## TASK OBJECTIVE
Retype exactly the lines of the material below, from the one containing "Review the platform port assignments to cable an AFF A70, AFF" through the last, with both ends kept.
********************
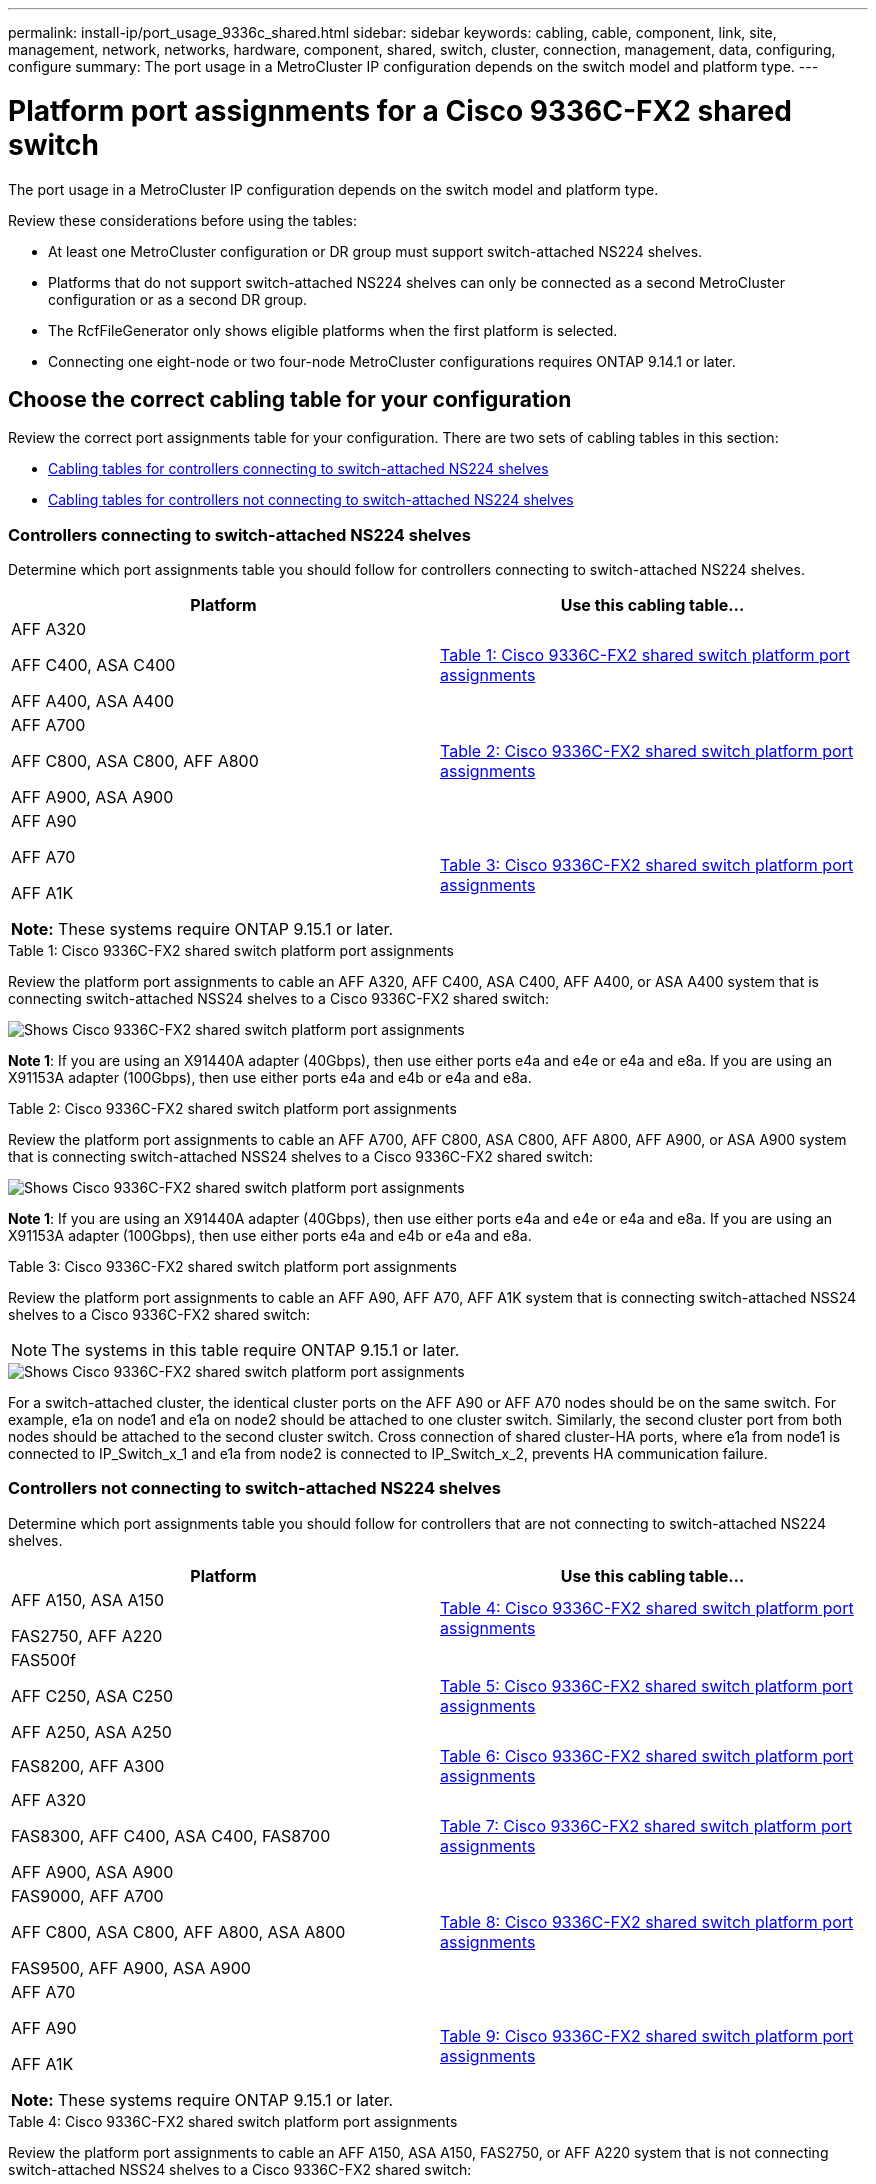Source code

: ---
permalink: install-ip/port_usage_9336c_shared.html
sidebar: sidebar
keywords: cabling, cable, component, link, site, management, network, networks, hardware, component, shared, switch, cluster, connection, management, data, configuring, configure
summary: The port usage in a MetroCluster IP configuration depends on the switch model and platform type.
---

= Platform port assignments for a Cisco 9336C-FX2 shared switch
:icons: font
:imagesdir: ../media/

[.lead]
The port usage in a MetroCluster IP configuration depends on the switch model and platform type.

Review these considerations before using the tables:

* At least one MetroCluster configuration or DR group must support switch-attached NS224 shelves.
* Platforms that do not support switch-attached NS224 shelves can only be connected as a second MetroCluster configuration or as a second DR group.
* The RcfFileGenerator only shows eligible platforms when the first platform is selected.
* Connecting one eight-node or two four-node MetroCluster configurations requires ONTAP 9.14.1 or later.

== Choose the correct cabling table for your configuration 

Review the correct port assignments table for your configuration. There are two sets of cabling tables in this section: 

* <<tables_connecting_ns224, Cabling tables for controllers connecting to switch-attached NS224 shelves>>
* <<tables_not_connecting_ns224,Cabling tables for controllers not connecting to switch-attached NS224 shelves>>

[[tables_connecting_ns224]]
=== Controllers connecting to switch-attached NS224 shelves

Determine which port assignments table you should follow for controllers connecting to switch-attached NS224 shelves.

[cols=2*,options="header"]
|===
| Platform 
| Use this cabling table...
|
AFF A320

AFF C400, ASA C400 

AFF A400, ASA A400 |  <<table_1_cisco_9336c_fx2,Table 1: Cisco 9336C-FX2 shared switch platform port assignments >> 
|  
AFF A700

AFF C800, ASA C800, AFF A800

AFF A900, ASA A900 | <<table_2_cisco_9336c_fx2,Table 2: Cisco 9336C-FX2 shared switch platform port assignments >>
| AFF A90

AFF A70

AFF A1K

*Note:* These systems require ONTAP 9.15.1 or later.
| <<table_3_cisco_9336c_fx2,Table 3: Cisco 9336C-FX2 shared switch platform port assignments >> 

|===

[[table_1_cisco_9336c_fx2]]
.Table 1: Cisco 9336C-FX2 shared switch platform port assignments

Review the platform port assignments to cable an AFF A320, AFF C400, ASA C400, AFF A400, or ASA A400 system that is connecting switch-attached NSS24 shelves to a Cisco 9336C-FX2 shared switch: 

image::../media/mcc_ip_cabling_a320_c400_a400_to_cisco_9336c_shared_switch.png[Shows Cisco 9336C-FX2 shared switch platform port assignments]

*Note 1*: If you are using an X91440A adapter (40Gbps), then use either ports e4a and e4e or e4a and e8a. If you are using an X91153A adapter (100Gbps), then use either ports e4a and e4b or e4a and e8a.

[[table_2_cisco_9336c_fx2]]
.Table 2: Cisco 9336C-FX2 shared switch platform port assignments

Review the platform port assignments to cable an AFF A700, AFF C800, ASA C800, AFF A800, AFF A900, or ASA A900 system that is connecting switch-attached NSS24 shelves to a Cisco 9336C-FX2 shared switch: 

image::../media/mcc_ip_cabling_a700_c800_a800_a900_to_cisco_9336c_shared_switch.png[Shows Cisco 9336C-FX2 shared switch platform port assignments]

*Note 1*: If you are using an X91440A adapter (40Gbps), then use either ports e4a and e4e or e4a and e8a. If you are using an X91153A adapter (100Gbps), then use either ports e4a and e4b or e4a and e8a.

[[table_3_cisco_9336c_fx2]]
.Table 3: Cisco 9336C-FX2 shared switch platform port assignments

Review the platform port assignments to cable an AFF A90, AFF A70, AFF A1K system that is connecting switch-attached NSS24 shelves to a Cisco 9336C-FX2 shared switch: 

NOTE: The systems in this table require ONTAP 9.15.1 or later. 

image::../media/mcc_ip_cabling_a70_a90_a1k_to_cisco_9336c_shared_switch.png[Shows Cisco 9336C-FX2 shared switch platform port assignments]

For a switch-attached cluster, the identical cluster ports on the AFF A90 or AFF A70 nodes should be on the same switch. For example, e1a on node1 and e1a on node2 should be attached to one cluster switch. Similarly, the second cluster port from both nodes should be attached to the second cluster switch. Cross connection of shared cluster-HA ports, where e1a from node1 is connected to IP_Switch_x_1 and e1a from node2 is connected to IP_Switch_x_2, prevents HA communication failure.


[[tables_not_connecting_ns224]]
=== Controllers not connecting to switch-attached NS224 shelves

Determine which port assignments table you should follow for controllers that are not connecting to switch-attached NS224 shelves.

[cols=2*,options="header"]
|===
| Platform 
| Use this cabling table...
| AFF A150, ASA A150

FAS2750, AFF A220 | <<table_4_cisco_9336c_fx2,Table 4: Cisco 9336C-FX2 shared switch platform port assignments>>
| 
FAS500f

AFF C250, ASA C250 

AFF A250, ASA A250| <<table_5_cisco_9336c_fx2,Table 5: Cisco 9336C-FX2 shared switch platform port assignments>>
| FAS8200, AFF A300 | <<table_6_cisco_9336c_fx2,Table 6: Cisco 9336C-FX2 shared switch platform port assignments>>
|  
AFF A320

FAS8300, AFF C400, ASA C400, FAS8700

AFF A900, ASA A900 | <<table_7_cisco_9336c_fx2,Table 7: Cisco 9336C-FX2 shared switch platform port assignments>>

|  
FAS9000, AFF A700

AFF C800, ASA C800, AFF A800, ASA A800


FAS9500, AFF A900, ASA A900 |  <<table_8_cisco_9336c_fx2,Table 8: Cisco 9336C-FX2 shared switch platform port assignments>>

|  
AFF A70

AFF A90

AFF A1K

*Note:* These systems require ONTAP 9.15.1 or later.

| <<table_9_cisco_9336c_fx2,Table 9: Cisco 9336C-FX2 shared switch platform port assignments>>

|===


[[table_4_cisco_9336c_fx2]]
.Table 4: Cisco 9336C-FX2 shared switch platform port assignments

Review the platform port assignments to cable an AFF A150, ASA A150, FAS2750, or AFF A220 system that is not connecting switch-attached NSS24 shelves to a Cisco 9336C-FX2 shared switch: 

image::../media/mcc_ip_cabling_a_aff_a150_asa_a150_fas27500_aff_a220_to_a_cisco_9336c_shared_switch.png[Shows Cisco 9336C-FX2 shared switch platform port assignments]

[[table_5_cisco_9336c_fx2]]
.Table 5: Cisco 9336C-FX2 shared switch platform port assignments

Review the platform port assignments to cable a FAS500f, AFF C250, ASA C250, AFF A250, or ASA A250 system that is not connecting switch-attached NSS24 shelves to a Cisco 9336C-FX2 shared switch: 

image::../media/mcc_ip_cabling_c250_asa_c250_a250_asa_a250_to_cisco_9336c_shared_switch.png[Shows Cisco 9336C-FX2 shared switch platform port assignments]

[[table_6_cisco_9336c_fx2]]
.Table 6: Cisco 9336C-FX2 shared switch platform port assignments				

Review the platform port assignments to cable a FAS8200 or AFF A300 system that is not connecting switch-attached NSS24 shelves to a Cisco 9336C-FX2 shared switch: 

image::../media/mcc_ip_cabling_fas8200_affa300_to_cisco_9336c_shared_switch.png[Shows Cisco 9336C-FX2 shared switch platform port assignments]

[[table_7_cisco_9336c_fx2]]
.Table 7: Cisco 9336C-FX2 shared switch platform port assignments	

Review the platform port assignments to cable an AFF A320, FAS8300, AFF C400, ASA C400, FAS8700, AFF A900, or ASA A900 system that is not connecting switch-attached NSS24 shelves to a Cisco 9336C-FX2 shared switch: 

image::../media/mcc_ip_cabling_a320_fas8300_a400_fas8700_to_cisco_9336c_shared_switch.png[Shows Cisco 9336C-FX2 shared switch platform port assignments]

*Note 1*: If you are using an X91440A adapter (40Gbps), then use either ports e4a and e4e or e4a and e8a. If you are using an X91153A adapter (100Gbps), then use either ports e4a and e4b or e4a and e8a.

[[table_8_cisco_9336c_fx2]]
.Table 8: Cisco 9336C-FX2 shared switch platform port assignments	

Review the platform port assignments to cable a FAS9000, AFF A700, AFF C800, ASA C800, AFF A800, ASA A800, FAS9500, AFF A900 or ASA A900 system that is not connecting switch-attached NSS24 shelves to a Cisco 9336C-FX2 shared switch: 

image::../media/mcc_ip_cabling_a700_a800_fas9000_fas9500_to_cisco_9336c_shared_switch.png[Shows Cisco 9336C-FX2 shared switch platform port assignments]

*Note 1*: If you are using an X91440A adapter (40Gbps), then use either ports e4a and e4e or e4a and e8a. If you are using an X91153A adapter (100Gbps), then use either ports e4a and e4b or e4a and e8a.

[[table_9_cisco_9336c_fx2]]
.Table 9: Cisco 9336C-FX2 shared switch platform port assignments	

Review the platform port assignments to cable an AFF A70, AFF A90, or AFF A1K system that is not connecting switch-attached NSS24 shelves to a Cisco 9336C-FX2 shared switch: 

NOTE: The systems in this table require ONTAP 9.15.1 or later. 

image::../media/mcc_ip_cabling_a70_a90_a1k_to_no_shelves_cisco_9336c_shared_switch.png[Shows Cisco 9336C-FX2 shared switch platform port assignments]

// 2024 Jun 07, ONTAPDOC-1734
// 2023 Oct 25, ONTAPDOC-1201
********************
## ANSWER BOX
Review the platform port assignments to cable an AFF A70, AFF A90, or AFF A1K system that is not connecting switch-attached NSS24 shelves to a Cisco 9336C-FX2 shared switch: 

NOTE: The systems in this table require ONTAP 9.15.1 or later. 

image::../media/mcc_ip_cabling_a70_a90_a1k_to_no_shelves_cisco_9336c_shared_switch.png[Shows Cisco 9336C-FX2 shared switch platform port assignments]

// 2024 Jun 07, ONTAPDOC-1734
// 2023 Oct 25, ONTAPDOC-1201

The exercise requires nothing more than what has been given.